34. If a tenant has taken all their belongings and left the property and the landlord goes in and finds it empty but the tenant is in receipt of housing benefit, the landlord will have to notify the LA and then wait for two months' rent arrears to accrue after the LA decides to stop payments. By this time, the landlord could have already served a Section 21 Notice or NTQ, issue proceedings and have a court date. If the court agrees with the landlord then the landlord will not have to hold the property vacant pending a reinstatement application.

Challenges to notices

35. It is likely that there will be challenges to the form of notice and service provisions which are not entirely easy to comply with especially for a landlord acting without legal advice. This could result in costly legal cases.

Empty properties

36. The reinstatement provisions will effectively mean that a landlord will have to hold a property for four months after expiry of the notice to see if the tenant applies to reinstate.

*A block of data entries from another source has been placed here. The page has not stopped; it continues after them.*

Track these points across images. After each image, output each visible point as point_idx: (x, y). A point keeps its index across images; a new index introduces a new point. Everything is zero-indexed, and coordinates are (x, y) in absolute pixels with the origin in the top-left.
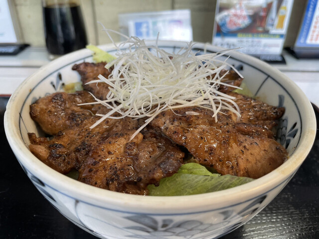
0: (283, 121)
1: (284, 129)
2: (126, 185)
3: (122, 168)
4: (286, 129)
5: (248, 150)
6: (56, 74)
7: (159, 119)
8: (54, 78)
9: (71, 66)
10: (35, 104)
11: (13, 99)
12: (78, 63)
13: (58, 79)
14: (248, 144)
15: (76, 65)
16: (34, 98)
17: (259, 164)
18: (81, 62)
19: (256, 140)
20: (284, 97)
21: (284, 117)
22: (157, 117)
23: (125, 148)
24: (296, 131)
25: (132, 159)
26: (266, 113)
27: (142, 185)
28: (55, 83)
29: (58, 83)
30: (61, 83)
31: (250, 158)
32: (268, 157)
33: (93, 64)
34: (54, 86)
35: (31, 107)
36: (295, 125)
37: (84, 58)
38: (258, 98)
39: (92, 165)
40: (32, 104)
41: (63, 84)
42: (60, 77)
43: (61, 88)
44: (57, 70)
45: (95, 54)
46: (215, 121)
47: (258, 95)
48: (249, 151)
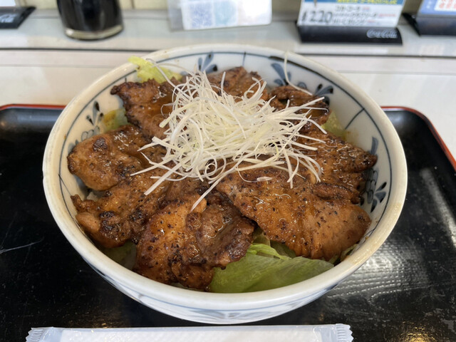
0: (374, 172)
1: (373, 183)
2: (191, 267)
3: (185, 247)
4: (375, 184)
5: (325, 222)
6: (92, 104)
7: (224, 183)
8: (89, 111)
9: (108, 90)
10: (73, 154)
11: (48, 157)
12: (118, 84)
13: (95, 110)
14: (326, 214)
15: (115, 86)
16: (70, 144)
17: (336, 239)
18: (122, 81)
19: (337, 208)
20: (378, 141)
21: (375, 168)
22: (223, 181)
23: (187, 220)
24: (384, 194)
25: (195, 235)
26: (354, 162)
27: (207, 267)
28: (92, 117)
29: (95, 114)
30: (99, 113)
31: (327, 232)
32: (347, 230)
33: (137, 84)
34: (90, 120)
35: (69, 160)
36: (384, 185)
37: (125, 76)
38: (348, 132)
39: (151, 241)
40: (69, 155)
41: (102, 115)
42: (97, 106)
43: (100, 120)
44: (93, 99)
45: (139, 68)
46: (290, 186)
47: (349, 129)
48: (327, 224)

This is not likely to be financially viable for small landlords and may deter the landlord from using the new process.

37. The Society agrees with the criticisms noted in the Housing and Planning Bill House of Commons briefing paper by the Citizen's Advice Bureau and Local Government Association (see pages 33 and 34).

38. We recommend that these provisions are reconsidered and that judicial consideration of any possession claim ought to be retained. A better solution would be to use an accelerated possession application form not requiring a court hearing unless the tenant raises a defence and a direction to the bailiffs that evictions should be carried out within two weeks of the possession order being made. This would save time and costs for the landlord but retain protection for tenants.

Part 4 - Social Housing in England

39. Purpose of clauses: the provisions provide a new power to the Secretary of State and the Greater London Authority to make grants to private registered providers (RPs) in respect of Right to Buy discounts.

40. Law Society concerns:

Like other parts of the Bill, most of the detail will be determined by subsequent regulation (eg "high value" housing stock is to be defined regionally and will be defined by regulations) Consequently the scope and impact of this power remains largely unknown at this stage.

41. There is no mention in the Bill of any exempted properties - such as Almshouses or properties owned by charities.

42. Clause 58 of the Bill appears to introduce a name and shame approach to monitoring compliance with the home ownership criteria, clause 58(6) states that the Secretary of State may publish information about RPs that has not met the home ownership criteria.

43. "Market rent" and "high income" definitions will be dealt with in subsequent regulations. If the provider is a LHA they may not be able to reinvest increased market rents as regulations may require the LHA to make payments to the Secretary of State in respect of estimated increase in rental income.

44. This chapter also includes requirements to hold detailed personal income data including obtaining HMRC information. HMRC may disclose information to enable RP to determine rent level. HMRC is not a party to the landlord and tenant relationship and this could be viewed as an interference with this relationship.

45. The Bill lacks detail as there is persistent reference to "regulations" which will contain the detail. This detail will be in secondary legislation that cannot be amended. As a result the Bill leaves limited room for full debate in Parliament. We recommend that any draft regulations should be subject to a full consultation in order to avoid unnecessary satellite litigation which could emerge if those regulations contain ambiguities or are not sufficiently clear.